2. Look for patterns in the things you've noticed about the text—repetitions, contradictions, similarities.


What do we notice in the previous passage? First, Eiseley tells us that the orb spider taught him a lesson, thus inviting us to consider what that lesson might be. But we'll let that larger question go for now and focus on particulars—we're working inductively. In Eiseley's next sentence, we find that this encounter "happened far away on a rainy morning in the West." This opening locates us in another time, another place, and has echoes of the traditional fairy tale opening: "Once upon a time . . .". What does this mean? Why would Eiseley want to remind us of tales and myth? We don't know yet, but it's curious. We make a note of it.
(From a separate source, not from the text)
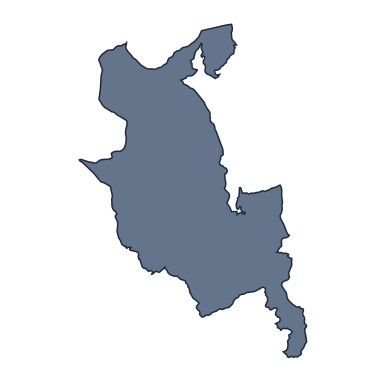 Albán, Cundinamarca, Colombia (orthographic projection), rotated 179°
{"feature_id": "7082276B79549864152225", "entity_name": "Albán", "entity_type": "district", "adm_level": 2, "iso_a3": "COL", "parent_name": "Colombia", "parent_adm1": "Cundinamarca", "projection": "orthographic", "projection_center": [-74.45, 4.893], "detail": "fine", "context": "isolated", "style": "filled", "palette": "slate", "viewbox_px": 384, "rotation_deg": 179, "n_neighbors": 0, "source": "geoboundaries", "source_scale": "gbopen_adm2", "svg_char_len": 5959}
<svg xmlns="http://www.w3.org/2000/svg" viewBox="0 0 384 384"><g transform="rotate(179 192 192)"><path d="M89.6,25.1L85.8,27.7L85.5,28.7L85.7,30.8L85.4,31.6L83.2,34.1L81.3,38.4L80.2,39.8L80.0,41.2L80.6,43.1L80.3,44.6L81.0,45.7L80.8,47.2L81.3,48.4L81.7,51.6L81.7,53.2L80.0,55.2L79.8,56.6L81.2,58.1L82.1,60.3L81.6,62.2L81.8,64.6L83.4,67.5L83.5,68.8L82.6,71.4L82.9,73.2L85.3,73.7L86.4,75.4L88.9,75.0L90.0,75.6L93.8,78.3L97.7,82.4L98.9,85.3L99.4,89.5L103.3,95.5L104.0,97.6L103.8,98.7L102.7,100.6L97.8,102.6L97.0,103.4L96.1,105.1L96.9,109.2L93.6,116.9L93.6,122.3L93.3,123.3L93.4,123.8L94.6,124.1L97.5,126.0L97.6,126.5L96.5,127.3L96.4,127.8L96.8,128.2L99.3,129.2L100.4,129.2L101.2,128.7L103.5,129.9L105.6,129.8L106.9,130.3L107.4,130.0L108.2,130.2L107.2,131.3L106.0,133.9L103.7,136.1L103.3,136.9L103.5,141.3L102.9,143.3L101.3,144.3L98.7,144.7L96.8,145.4L95.4,147.1L97.3,148.4L101.1,158.7L102.1,159.8L102.6,161.6L103.9,163.7L104.2,165.7L104.3,166.8L103.9,168.1L103.1,169.1L102.2,172.8L102.3,177.3L101.7,179.9L102.4,186.4L102.3,193.2L102.9,195.5L103.8,197.4L104.1,197.3L108.5,195.2L112.0,194.5L115.1,192.7L117.5,192.0L118.8,191.2L121.4,192.0L125.0,190.6L128.8,190.2L129.9,189.5L132.4,189.9L135.2,189.0L136.9,190.0L138.3,190.0L138.5,189.6L139.3,190.0L141.7,190.0L142.9,194.6L143.8,195.7L144.4,195.5L145.0,187.5L145.2,186.6L146.7,185.0L146.4,183.3L147.9,179.8L148.0,176.8L147.4,174.7L146.5,174.0L146.0,174.0L145.5,174.6L144.6,176.5L143.6,176.5L143.3,173.2L142.5,171.8L141.4,171.0L139.6,170.9L139.3,169.8L140.3,168.8L143.7,170.5L146.5,169.3L147.5,168.5L147.4,171.7L152.8,171.7L154.5,176.1L157.0,179.7L157.0,180.8L155.2,184.9L154.5,187.9L155.2,190.0L159.5,194.4L158.5,197.1L158.0,199.9L158.7,204.5L158.9,209.6L157.5,209.9L156.4,212.0L156.4,213.0L157.4,215.1L159.1,215.7L161.1,217.8L162.9,218.3L164.1,220.1L163.6,222.8L162.9,223.9L162.9,226.2L161.8,227.6L160.2,228.7L160.4,234.0L167.0,252.7L167.9,253.7L168.2,257.0L168.9,258.9L169.2,259.7L171.4,261.1L171.5,261.8L172.3,262.6L172.7,264.1L172.3,266.0L172.7,267.1L172.6,270.1L172.9,271.6L176.2,276.4L178.4,281.7L187.9,293.9L190.0,295.5L191.6,295.8L194.8,298.5L198.2,299.9L199.5,302.5L201.2,304.0L200.1,304.5L198.9,304.6L197.4,305.7L196.1,305.7L195.2,307.4L194.2,308.1L191.0,308.1L189.2,308.7L186.8,310.8L184.7,313.5L184.7,314.1L188.3,315.0L189.3,315.8L189.7,316.8L189.8,320.3L191.2,323.1L187.7,325.5L187.6,327.0L185.9,332.6L182.9,335.6L180.3,340.4L179.4,339.5L179.3,338.6L180.2,337.0L180.3,335.8L178.6,331.1L180.0,329.6L180.5,328.0L180.3,327.3L179.4,326.5L178.3,327.9L176.9,327.1L177.2,324.8L178.0,323.7L178.6,321.7L178.4,320.8L176.2,317.6L176.9,312.9L176.7,311.8L175.4,310.1L171.0,307.9L166.9,305.1L163.9,306.6L162.3,309.1L164.8,308.5L165.8,308.8L166.9,310.3L167.4,312.7L166.7,313.3L164.2,313.5L162.0,314.7L160.4,317.2L158.7,317.7L157.5,319.3L155.5,320.7L154.7,323.6L152.6,325.5L151.3,328.0L148.1,329.6L147.7,330.3L147.6,332.7L146.3,335.9L147.5,336.8L147.8,337.8L147.3,338.4L145.0,338.1L146.7,341.1L148.9,343.2L149.5,344.7L149.9,350.4L149.0,352.8L148.8,354.8L149.5,359.0L155.0,358.3L179.2,353.2L179.8,352.8L182.6,346.8L186.9,342.4L190.5,340.0L192.0,338.5L194.5,337.4L198.4,336.6L199.8,335.8L202.0,333.8L204.8,333.2L207.3,331.6L208.2,329.3L209.6,327.4L212.0,326.6L213.1,325.8L214.7,321.7L215.5,320.8L218.2,319.4L220.7,317.2L223.2,316.9L226.3,315.3L231.8,315.9L233.2,315.6L235.5,316.4L240.6,319.6L246.2,325.7L248.6,327.0L249.3,328.6L253.2,333.0L255.3,336.2L255.8,338.4L255.0,340.9L254.9,342.4L256.2,340.9L258.1,340.9L259.0,339.9L260.1,339.5L263.2,339.5L265.2,338.6L268.3,335.6L274.4,335.0L279.6,331.0L281.8,328.3L282.9,325.8L279.4,315.7L280.8,309.6L281.8,296.9L283.4,286.0L281.5,283.3L280.0,280.4L277.6,277.9L270.8,273.6L269.7,273.5L267.9,272.6L265.8,270.6L257.0,265.2L255.7,263.6L255.8,260.7L257.2,254.9L257.5,251.7L256.8,248.0L257.2,242.3L258.7,237.6L261.1,234.9L263.7,233.9L266.6,234.1L269.2,233.7L271.6,232.4L272.0,231.0L271.1,228.5L271.8,227.2L275.0,226.2L280.5,226.1L283.5,225.5L287.5,222.5L295.1,224.0L302.6,226.6L304.2,226.0L303.2,224.8L301.2,223.5L298.5,221.0L289.9,212.5L283.5,204.4L282.2,203.5L279.7,202.7L273.5,199.0L271.8,190.2L271.7,188.7L272.4,186.4L272.2,178.9L271.0,175.6L268.6,173.5L267.5,171.4L269.0,169.6L269.2,168.5L267.4,164.7L266.9,162.4L266.9,159.8L267.6,154.8L267.2,151.7L265.8,146.8L264.5,144.9L263.1,141.0L262.2,140.1L259.5,138.3L258.8,138.7L258.5,137.1L258.1,136.8L257.5,137.4L255.8,138.0L253.9,137.6L255.3,136.1L254.8,134.9L248.8,133.4L247.1,132.4L246.5,131.1L246.9,127.9L246.2,125.7L245.6,126.0L245.2,125.0L243.0,117.8L241.6,116.7L239.6,116.2L236.9,113.4L234.6,114.1L233.2,113.4L232.9,112.1L233.7,110.5L232.8,110.7L229.8,113.2L228.9,113.3L226.5,112.2L224.7,113.3L223.6,114.8L222.1,115.5L220.5,117.4L220.3,116.4L218.4,114.0L217.2,111.4L214.9,109.5L211.2,108.1L208.2,108.1L205.0,104.9L200.7,103.6L200.2,103.1L199.9,101.2L198.9,100.5L197.8,99.0L197.6,96.9L196.5,95.9L195.9,91.7L192.9,86.0L188.4,82.4L187.3,81.1L187.1,80.4L189.4,77.8L189.7,76.1L187.8,73.6L186.5,72.5L186.1,71.0L186.6,69.6L184.5,66.9L182.2,67.1L180.3,68.5L177.7,68.6L175.8,69.1L174.0,71.1L169.4,72.6L166.3,74.8L165.1,74.2L163.1,74.1L160.0,75.5L157.0,75.9L153.4,79.4L152.2,82.3L150.5,84.6L147.7,85.8L146.2,88.0L144.1,88.8L142.0,89.0L138.1,90.8L136.5,90.7L134.4,91.2L132.0,91.2L127.9,92.9L127.0,93.7L125.9,93.9L123.7,95.5L122.3,95.5L121.5,95.0L120.4,94.3L120.2,92.5L121.0,90.5L120.0,89.7L120.3,88.0L118.6,85.5L118.3,82.9L118.4,81.6L120.4,77.5L120.4,76.4L120.0,75.8L117.2,75.1L116.4,73.4L115.2,72.7L111.1,74.7L109.9,74.6L109.0,74.0L109.1,72.8L110.4,69.8L110.6,67.8L108.6,65.5L106.8,65.1L106.1,63.8L106.1,62.6L106.7,60.8L110.8,58.9L108.8,57.1L108.9,54.8L106.5,54.1L105.9,52.3L105.2,52.5L103.7,54.0L101.7,54.0L100.8,53.5L99.4,54.1L97.7,53.0L96.1,52.6L94.3,50.3L95.6,48.4L97.3,47.7L97.7,47.0L97.5,45.4L96.7,44.5L98.9,41.7L98.7,36.9L99.3,33.8L100.5,31.9L103.5,30.6L102.4,30.0L101.9,28.7L100.2,27.9L99.5,25.7L98.7,25.1L97.7,25.0L94.8,26.1L94.1,25.8L93.8,25.0L90.7,25.7L89.6,25.1Z" fill="#64748b" stroke="#1e293b" stroke-width="1.5"/></g></svg>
Details of language convince us of our location "in the West"—gulch, arroyo, and buffalo grass. Beyond that, though, Eiseley calls the spider's web "her universe" and "the great wheel she inhabited," as in the great wheel of the heavens, the galaxies. By metaphor, then, the web becomes the universe, "spider universe." And the spider, "she," whose "senses did not extend beyond" her universe, knows "the flutter of a trapped moth's wing" and hurries "to investigate her prey." Eiseley says he could see her "fingering her guidelines for signs of struggle." These details of language, and others, characterize the "owner" of the web as thinking, feeling, striving—a creature much like ourselves. But so what?


3. Ask questions about the patterns you've noticed—especially how and why.
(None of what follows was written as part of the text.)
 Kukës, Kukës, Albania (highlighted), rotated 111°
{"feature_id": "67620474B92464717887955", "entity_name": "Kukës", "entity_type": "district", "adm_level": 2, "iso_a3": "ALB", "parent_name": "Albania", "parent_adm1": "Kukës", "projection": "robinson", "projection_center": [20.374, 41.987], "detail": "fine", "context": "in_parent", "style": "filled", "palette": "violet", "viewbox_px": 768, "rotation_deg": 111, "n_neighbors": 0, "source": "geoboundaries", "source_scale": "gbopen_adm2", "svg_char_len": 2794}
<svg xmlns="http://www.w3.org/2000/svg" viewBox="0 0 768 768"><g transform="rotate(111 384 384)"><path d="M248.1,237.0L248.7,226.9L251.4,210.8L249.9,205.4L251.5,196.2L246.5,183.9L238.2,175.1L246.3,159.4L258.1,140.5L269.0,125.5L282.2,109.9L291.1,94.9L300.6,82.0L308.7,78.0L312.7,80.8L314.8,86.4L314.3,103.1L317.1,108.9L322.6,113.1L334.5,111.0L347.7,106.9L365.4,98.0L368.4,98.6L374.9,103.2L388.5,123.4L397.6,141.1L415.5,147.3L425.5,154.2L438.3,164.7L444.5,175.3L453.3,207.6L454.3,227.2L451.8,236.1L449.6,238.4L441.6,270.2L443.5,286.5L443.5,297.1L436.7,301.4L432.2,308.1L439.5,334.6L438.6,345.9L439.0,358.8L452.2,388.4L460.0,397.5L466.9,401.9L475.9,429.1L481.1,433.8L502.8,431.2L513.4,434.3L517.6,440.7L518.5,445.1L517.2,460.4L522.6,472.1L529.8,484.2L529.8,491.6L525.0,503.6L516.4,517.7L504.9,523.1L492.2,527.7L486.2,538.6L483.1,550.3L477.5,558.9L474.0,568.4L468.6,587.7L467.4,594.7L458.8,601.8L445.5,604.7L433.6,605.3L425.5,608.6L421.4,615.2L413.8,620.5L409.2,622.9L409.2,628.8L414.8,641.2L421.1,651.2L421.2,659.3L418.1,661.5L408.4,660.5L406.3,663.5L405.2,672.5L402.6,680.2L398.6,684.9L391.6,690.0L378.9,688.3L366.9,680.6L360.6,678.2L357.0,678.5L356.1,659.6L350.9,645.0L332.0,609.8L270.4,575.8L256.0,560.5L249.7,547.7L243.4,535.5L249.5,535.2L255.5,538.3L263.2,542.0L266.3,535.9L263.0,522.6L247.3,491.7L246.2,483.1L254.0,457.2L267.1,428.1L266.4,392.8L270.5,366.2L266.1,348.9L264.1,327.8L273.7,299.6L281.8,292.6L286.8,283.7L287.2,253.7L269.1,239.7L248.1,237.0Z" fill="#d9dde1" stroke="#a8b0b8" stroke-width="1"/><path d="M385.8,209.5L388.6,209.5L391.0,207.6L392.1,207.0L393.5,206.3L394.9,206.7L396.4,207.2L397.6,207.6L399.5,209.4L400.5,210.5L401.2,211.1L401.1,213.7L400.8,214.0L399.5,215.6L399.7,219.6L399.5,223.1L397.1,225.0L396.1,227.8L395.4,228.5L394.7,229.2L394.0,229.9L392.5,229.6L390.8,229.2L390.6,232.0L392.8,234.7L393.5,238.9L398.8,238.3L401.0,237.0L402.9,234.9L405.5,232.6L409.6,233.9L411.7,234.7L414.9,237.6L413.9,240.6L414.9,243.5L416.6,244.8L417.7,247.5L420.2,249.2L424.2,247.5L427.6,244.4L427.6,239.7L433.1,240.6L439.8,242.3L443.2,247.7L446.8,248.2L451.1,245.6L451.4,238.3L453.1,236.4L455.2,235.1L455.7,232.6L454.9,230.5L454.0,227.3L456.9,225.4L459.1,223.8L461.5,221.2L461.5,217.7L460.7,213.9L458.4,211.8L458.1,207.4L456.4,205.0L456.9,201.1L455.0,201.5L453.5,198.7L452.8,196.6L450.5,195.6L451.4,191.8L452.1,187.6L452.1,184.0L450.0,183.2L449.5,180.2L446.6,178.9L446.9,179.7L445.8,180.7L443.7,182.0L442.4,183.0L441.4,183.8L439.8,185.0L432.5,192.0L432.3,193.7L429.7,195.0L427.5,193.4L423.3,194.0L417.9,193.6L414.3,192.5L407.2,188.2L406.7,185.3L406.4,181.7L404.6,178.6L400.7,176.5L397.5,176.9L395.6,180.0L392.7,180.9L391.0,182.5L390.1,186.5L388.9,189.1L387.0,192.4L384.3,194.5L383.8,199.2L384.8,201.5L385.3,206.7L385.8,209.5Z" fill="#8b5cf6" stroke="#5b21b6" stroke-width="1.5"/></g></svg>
To answer some of our own questions, we have to look back at the text and see what else is going on. For instance, when Eiseley touches the web with his pencil point—an event "for which no precedent existed"—the spider, naturally, can make no sense of the pencil phenomenon: "Spider was circumscribed by spider ideas." Of course, spiders don't have ideas, but we do. And if we start seeing this passage in human terms, seeing the spider's situation in "her universe" as analogous to our situation in our universe (which we think of as the universe), then we may decide that Eiseley is suggesting that our universe (theuniverse) is also finite, that our ideas are circumscribed, and that beyond the limits of our universe there might be phenomena as fully beyond our ken as Eiseley himself—that "vast impossible shadow"—was beyond the understanding of the spider.
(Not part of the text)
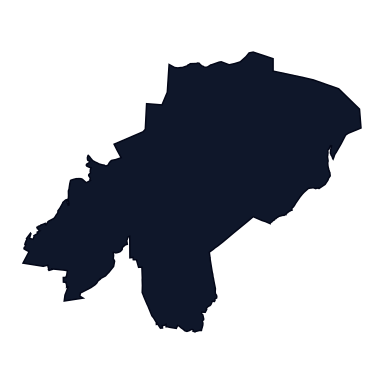 outline of Apaxco, México, Mexico
{"feature_id": "50627088B64276875266492", "entity_name": "Apaxco", "entity_type": "district", "adm_level": 2, "iso_a3": "MEX", "parent_name": "Mexico", "parent_adm1": "México", "projection": "albers", "projection_center": [-99.154, 19.981], "detail": "fine", "context": "isolated", "style": "filled", "palette": "ink", "viewbox_px": 384, "rotation_deg": 0, "n_neighbors": 0, "source": "geoboundaries", "source_scale": "gbopen_adm2", "svg_char_len": 5842}
<svg xmlns="http://www.w3.org/2000/svg" viewBox="0 0 384 384"><path d="M23.0,263.1L43.3,266.3L47.7,265.2L48.9,269.8L48.6,269.9L49.0,270.4L52.3,269.4L52.1,268.9L63.9,270.1L67.4,270.7L66.6,275.9L66.4,276.0L66.4,276.5L66.0,276.8L66.0,277.4L63.3,277.5L63.4,282.1L65.5,282.3L66.0,282.1L66.1,282.3L66.0,283.2L66.2,283.6L66.6,284.7L66.6,286.2L66.8,286.6L66.7,287.1L67.6,286.6L67.9,286.7L68.0,287.2L65.9,292.8L65.0,295.0L64.2,301.0L83.1,298.1L79.8,296.1L80.4,293.0L82.6,291.9L90.9,287.6L95.0,284.8L96.7,283.1L98.0,280.9L100.5,279.0L100.6,278.8L100.4,278.6L105.5,275.9L108.2,272.9L108.5,272.8L111.7,268.8L113.4,266.7L113.6,266.4L114.6,261.1L113.6,259.2L113.2,259.0L113.6,255.6L113.2,252.4L113.7,252.3L115.8,252.9L117.8,252.5L119.8,251.8L120.4,251.4L121.7,250.1L122.2,249.3L122.3,247.6L123.7,246.3L125.7,244.6L126.4,244.6L127.3,244.3L126.9,241.5L126.6,241.1L128.0,237.1L128.9,236.4L129.7,236.2L129.8,241.7L129.9,257.8L133.1,257.4L133.2,259.1L133.3,259.7L135.7,259.7L136.3,259.8L136.5,259.9L136.8,260.5L136.7,260.6L138.6,267.3L141.9,267.2L142.3,278.0L142.2,279.8L142.4,285.5L142.2,292.5L143.6,295.9L143.6,296.1L147.3,304.8L147.6,305.2L151.8,315.5L152.2,316.2L153.5,317.7L156.2,322.2L156.9,322.5L156.3,323.3L156.4,323.9L156.4,324.4L157.7,324.1L160.3,328.0L160.5,327.8L161.1,328.1L162.5,328.0L162.2,325.6L163.6,325.5L165.1,325.0L165.9,324.3L166.1,326.8L168.1,326.7L167.6,326.8L169.6,327.3L176.3,328.4L177.6,325.5L178.9,325.9L179.7,326.5L180.3,327.1L181.2,327.9L182.6,328.8L184.9,330.8L186.9,331.4L189.1,330.7L191.3,329.5L192.1,329.4L193.3,329.8L193.4,330.6L193.0,331.1L194.9,331.9L195.0,331.6L197.9,330.9L199.2,330.5L201.4,330.5L201.6,329.9L201.6,329.0L202.0,328.2L202.8,325.1L202.9,323.2L202.7,322.2L202.4,321.6L202.3,320.8L203.6,319.8L203.7,318.9L202.8,314.9L201.4,313.6L201.8,312.1L205.2,312.3L206.7,309.4L206.4,308.3L207.2,307.3L208.8,306.0L209.7,305.8L210.9,304.6L212.1,301.7L212.4,301.5L212.8,301.2L213.0,301.3L214.4,301.5L215.0,300.4L214.8,299.4L214.9,298.9L216.6,298.0L216.8,296.7L216.5,295.2L215.6,294.1L215.2,292.1L215.4,288.7L213.8,280.7L213.4,278.2L213.1,277.3L212.7,274.1L212.2,272.1L210.1,259.1L210.1,257.7L209.9,256.8L209.3,252.2L213.3,249.3L214.9,247.9L217.8,245.9L223.0,241.8L233.7,232.8L247.0,221.9L252.7,217.1L253.4,216.6L254.2,217.1L262.0,220.5L265.5,221.6L270.1,223.6L270.1,223.3L270.3,222.9L270.8,222.6L271.2,222.2L271.9,221.8L272.6,220.8L273.2,220.6L274.5,219.8L274.8,219.1L275.3,218.7L275.9,218.6L276.7,217.7L277.8,217.2L278.6,216.5L280.4,215.9L280.6,216.0L280.8,216.0L280.9,215.8L281.5,215.6L282.0,215.3L282.3,215.4L282.5,215.4L282.9,215.5L283.5,215.2L284.2,215.3L284.3,215.2L284.4,214.9L284.8,214.7L285.4,214.7L285.5,214.5L285.8,214.6L285.8,214.4L286.4,213.9L286.7,213.3L287.0,212.9L287.7,212.6L287.8,212.2L288.0,212.0L288.6,211.9L288.7,211.6L288.9,211.5L289.2,211.2L289.6,211.1L290.1,211.0L290.6,210.5L292.0,210.2L291.9,209.4L291.8,208.7L292.3,207.8L293.4,206.9L294.7,205.0L295.5,203.5L299.9,197.1L302.4,194.0L304.2,192.1L308.4,188.4L310.4,188.1L310.9,187.8L311.3,188.0L313.1,187.7L315.0,188.3L315.5,188.6L316.1,188.5L316.5,188.2L318.2,188.1L318.5,188.1L319.0,188.5L325.1,184.4L327.9,180.2L328.6,178.2L330.2,175.9L329.8,172.3L329.2,171.6L329.2,170.8L329.0,170.2L328.6,169.7L328.7,168.9L328.4,168.5L328.3,168.2L328.3,167.4L328.1,166.9L327.9,165.4L327.7,162.8L327.9,162.0L327.9,161.6L328.1,161.1L327.8,158.9L327.6,158.0L327.5,155.9L327.8,155.1L327.8,153.8L328.0,153.1L327.9,151.7L327.7,151.4L328.0,149.9L328.4,149.4L328.8,149.3L330.3,146.0L330.6,145.7L331.0,145.6L331.6,145.8L331.5,146.6L331.3,147.6L330.8,149.3L330.4,152.1L330.4,153.2L330.8,153.9L331.1,155.1L331.6,155.7L332.2,156.8L332.6,158.3L333.1,159.1L333.9,157.1L334.4,155.4L335.1,153.9L335.5,153.2L335.9,152.8L341.1,143.8L345.6,135.1L348.2,133.3L361.0,128.0L359.5,109.1L338.7,88.8L325.3,84.1L313.4,79.9L304.4,77.8L273.1,71.1L273.1,58.7L253.2,52.1L249.1,52.9L246.0,56.7L240.4,61.7L239.5,62.1L234.6,63.6L229.2,64.8L221.3,61.8L219.2,62.1L211.5,64.8L210.8,64.9L207.5,67.0L206.8,67.2L205.3,67.3L204.1,67.1L203.3,66.4L202.0,66.0L199.8,64.2L199.4,63.4L197.8,63.0L196.4,63.5L190.2,63.7L189.5,64.4L188.1,64.9L187.7,65.3L187.4,65.8L182.1,67.6L181.1,67.5L178.7,67.8L178.2,68.0L174.6,67.5L169.1,64.5L167.3,92.3L165.8,95.8L162.0,104.9L146.6,103.7L145.3,129.3L143.0,131.8L114.1,144.2L117.1,150.2L121.2,157.7L115.7,159.6L111.7,160.4L110.6,161.2L109.3,162.8L108.0,165.2L107.1,165.5L106.2,166.0L105.8,166.0L105.1,165.7L104.2,165.1L102.5,164.9L98.9,163.9L97.4,163.0L95.1,162.0L94.1,161.4L93.3,161.0L92.7,160.6L92.1,160.0L91.7,159.4L91.1,158.8L89.8,157.1L89.5,156.6L89.2,156.3L88.2,155.4L87.9,155.8L87.7,156.6L87.4,157.6L87.5,159.3L87.7,160.1L88.1,160.5L89.2,161.0L89.5,161.3L89.4,162.2L88.6,163.1L87.1,163.8L86.5,164.5L86.3,165.2L86.7,166.0L88.0,166.7L89.7,167.4L91.1,167.8L90.4,169.5L90.3,170.4L90.2,171.5L90.4,172.1L90.4,173.1L89.3,174.1L88.9,174.5L88.8,174.8L88.7,175.1L88.7,175.5L89.0,176.2L90.1,177.7L90.3,178.0L90.2,178.7L89.9,179.6L90.1,180.2L90.4,180.5L88.6,181.5L86.7,182.5L86.0,182.5L82.3,179.2L80.9,178.7L79.5,178.6L76.2,178.7L73.8,179.3L71.8,179.9L70.6,180.4L69.8,183.7L69.3,187.1L69.0,189.4L68.6,190.1L68.4,191.1L68.5,195.9L68.4,197.3L68.4,198.4L67.9,199.1L68.2,199.7L69.1,204.1L69.1,204.9L68.2,205.3L67.1,202.5L66.9,199.6L65.6,200.0L62.9,202.4L62.6,203.4L59.9,208.2L57.9,210.9L58.0,212.2L57.4,213.5L56.4,214.7L55.3,216.6L53.9,218.4L48.6,221.2L47.9,221.8L47.9,222.2L46.0,224.6L46.0,224.8L45.8,224.8L45.7,224.2L45.3,223.8L45.2,223.4L43.3,224.2L40.7,225.1L40.3,225.7L38.3,226.3L38.0,226.8L36.9,227.3L37.4,228.6L37.7,228.5L39.4,230.8L39.7,230.9L37.2,232.2L37.8,233.4L33.9,235.7L34.1,236.5L33.2,238.9L32.9,239.3L29.5,238.4L30.9,233.7L30.6,233.4L30.5,233.2L26.5,238.5L27.0,239.2L26.2,240.6L25.1,243.4L24.9,244.4L25.8,244.5L24.6,247.8L24.2,247.7L24.0,248.8L25.9,250.0L27.2,250.7L28.2,251.2L28.8,251.3L29.0,251.8L23.0,263.1Z" fill="#0f172a" stroke="#020617" stroke-width="1.5"/></svg>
But why vast and impossible, why a shadow? Does Eiseley mean God, extra-terrestrials? Or something else, something we cannot name or even imagine? Is this the lesson? Now we see that the sense of tale telling or myth at the start of the passage, plus this reference to something vast and unseen, weighs against a simple E.T. sort of interpretation. And though the spider can't explain, or even apprehend, Eiseley's pencil point, that pencil point is explainable—rational after all. So maybe not God. We need more evidence, so we go back to the text—the whole essay now, not just this one passage—and look for additional clues. And as we proceed in this way, paying close attention to the evidence, asking questions, formulating interpretations, we engage in a process that is central to essay writing and to the whole academic enterprise: in other words, we reason toward our own ideas.